Where an entry contains an image, leave the image out; restate everything else exactly.

### MATERIAL TO PROCESS
BEGIN

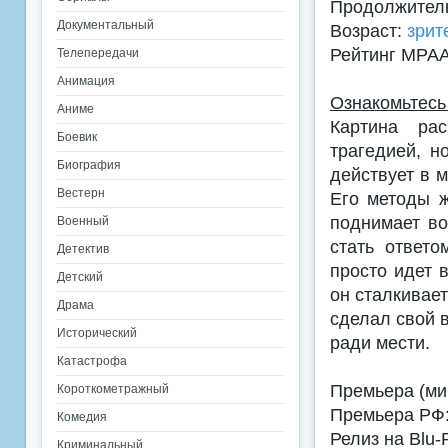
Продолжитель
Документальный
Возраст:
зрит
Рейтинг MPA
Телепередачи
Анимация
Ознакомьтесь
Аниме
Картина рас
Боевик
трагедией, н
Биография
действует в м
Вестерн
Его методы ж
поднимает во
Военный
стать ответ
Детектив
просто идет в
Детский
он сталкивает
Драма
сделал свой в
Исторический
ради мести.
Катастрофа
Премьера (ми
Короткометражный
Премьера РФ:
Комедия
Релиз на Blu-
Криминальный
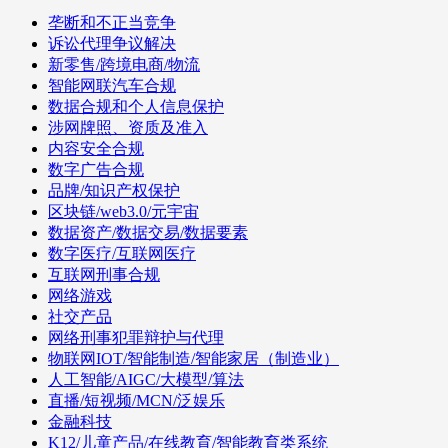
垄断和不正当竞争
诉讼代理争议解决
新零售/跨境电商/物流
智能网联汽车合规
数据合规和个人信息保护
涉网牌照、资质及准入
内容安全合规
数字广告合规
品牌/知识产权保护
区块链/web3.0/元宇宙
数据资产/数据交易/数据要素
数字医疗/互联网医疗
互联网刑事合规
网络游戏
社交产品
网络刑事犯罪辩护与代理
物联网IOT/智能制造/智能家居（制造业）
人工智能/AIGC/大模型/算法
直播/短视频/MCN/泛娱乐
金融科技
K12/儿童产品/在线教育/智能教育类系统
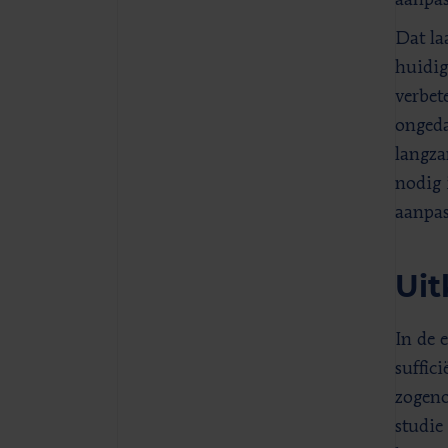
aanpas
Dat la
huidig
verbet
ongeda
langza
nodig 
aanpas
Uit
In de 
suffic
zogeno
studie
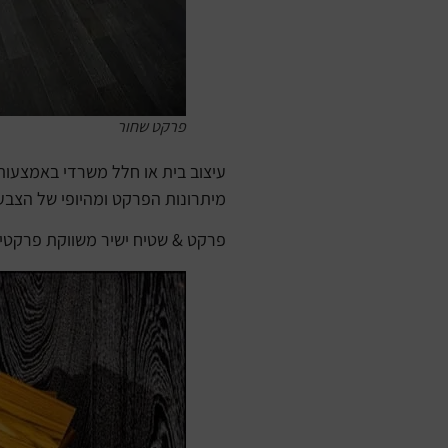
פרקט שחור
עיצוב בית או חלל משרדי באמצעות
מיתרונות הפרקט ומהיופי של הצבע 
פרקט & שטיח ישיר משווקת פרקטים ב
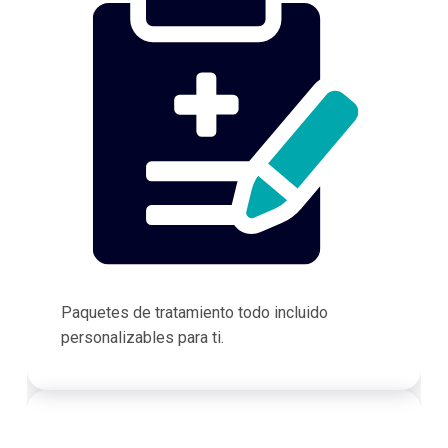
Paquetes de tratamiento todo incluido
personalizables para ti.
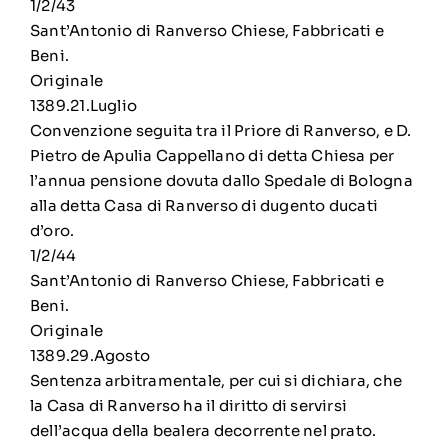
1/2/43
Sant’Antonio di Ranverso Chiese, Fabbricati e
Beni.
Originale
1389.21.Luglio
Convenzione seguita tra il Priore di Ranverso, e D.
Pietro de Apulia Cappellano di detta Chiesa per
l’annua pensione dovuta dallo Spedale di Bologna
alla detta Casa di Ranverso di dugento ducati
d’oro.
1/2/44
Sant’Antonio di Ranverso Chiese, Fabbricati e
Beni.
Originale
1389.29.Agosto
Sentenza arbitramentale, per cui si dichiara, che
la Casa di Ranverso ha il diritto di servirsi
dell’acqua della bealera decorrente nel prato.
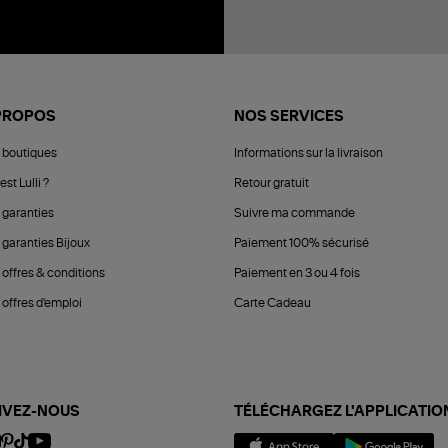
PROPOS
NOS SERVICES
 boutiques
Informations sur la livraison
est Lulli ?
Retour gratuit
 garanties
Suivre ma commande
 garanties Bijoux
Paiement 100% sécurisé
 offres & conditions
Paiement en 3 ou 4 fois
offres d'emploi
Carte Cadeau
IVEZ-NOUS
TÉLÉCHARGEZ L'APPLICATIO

END

### EXERCISE ANSWER
Продолжитель
Документальный
Возраст:
зрит
Рейтинг MPA
Телепередачи
Анимация
Ознакомьтесь
Аниме
Картина рас
Боевик
трагедией, н
Биография
действует в м
Вестерн
Его методы ж
поднимает во
Военный
стать ответ
Детектив
просто идет в
Детский
он сталкивает
Драма
сделал свой в
Исторический
ради мести.
Катастрофа
Премьера (ми
Короткометражный
Премьера РФ:
Комедия
Релиз на Blu-
Криминальный
垄断和不正当竞争
诉讼代理争议解决
新零售/跨境电商/物流
智能网联汽车合规
数据合规和个人信息保护
涉网牌照、资质及准入
内容安全合规
数字广告合规
品牌/知识产权保护
区块链/web3.0/元宇宙
数据资产/数据交易/数据要素
数字医疗/互联网医疗
互联网刑事合规
网络游戏
社交产品
网络刑事犯罪辩护与代理
物联网IOT/智能制造/智能家居（制造业）
人工智能/AIGC/大模型/算法
直播/短视频/MCN/泛娱乐
金融科技
K12/儿童产品/在线教育/智能教育类系统
aanpas
Dat la
huidig
verbet
ongeda
langza
nodig 
aanpas
Uit
In de 
suffic
zogeno
studie
פרקט שחור
עיצוב בית או חלל משרדי באמצעות
מיתרונות הפרקט ומהיופי של הצבע 
פרקט & שטיח ישיר משווקת פרקטים ב
Paquetes de tratamiento todo incluido
personalizables para ti.
1/2/43
Sant’Antonio di Ranverso Chiese, Fabbricati e
Beni.
Originale
1389.21.Luglio
Convenzione seguita tra il Priore di Ranverso, e D.
Pietro de Apulia Cappellano di detta Chiesa per
l’annua pensione dovuta dallo Spedale di Bologna
alla detta Casa di Ranverso di dugento ducati
d’oro.
1/2/44
Sant’Antonio di Ranverso Chiese, Fabbricati e
Beni.
Originale
1389.29.Agosto
Sentenza arbitramentale, per cui si dichiara, che
la Casa di Ranverso ha il diritto di servirsi
dell’acqua della bealera decorrente nel prato.
PROPOS
NOS SERVICES
 boutiques
Informations sur la livraison
est Lulli ?
Retour gratuit
 garanties
Suivre ma commande
 garanties Bijoux
Paiement 100% sécurisé
 offres & conditions
Paiement en 3 ou 4 fois
offres d'emploi
Carte Cadeau
IVEZ-NOUS
TÉLÉCHARGEZ L'APPLICATIO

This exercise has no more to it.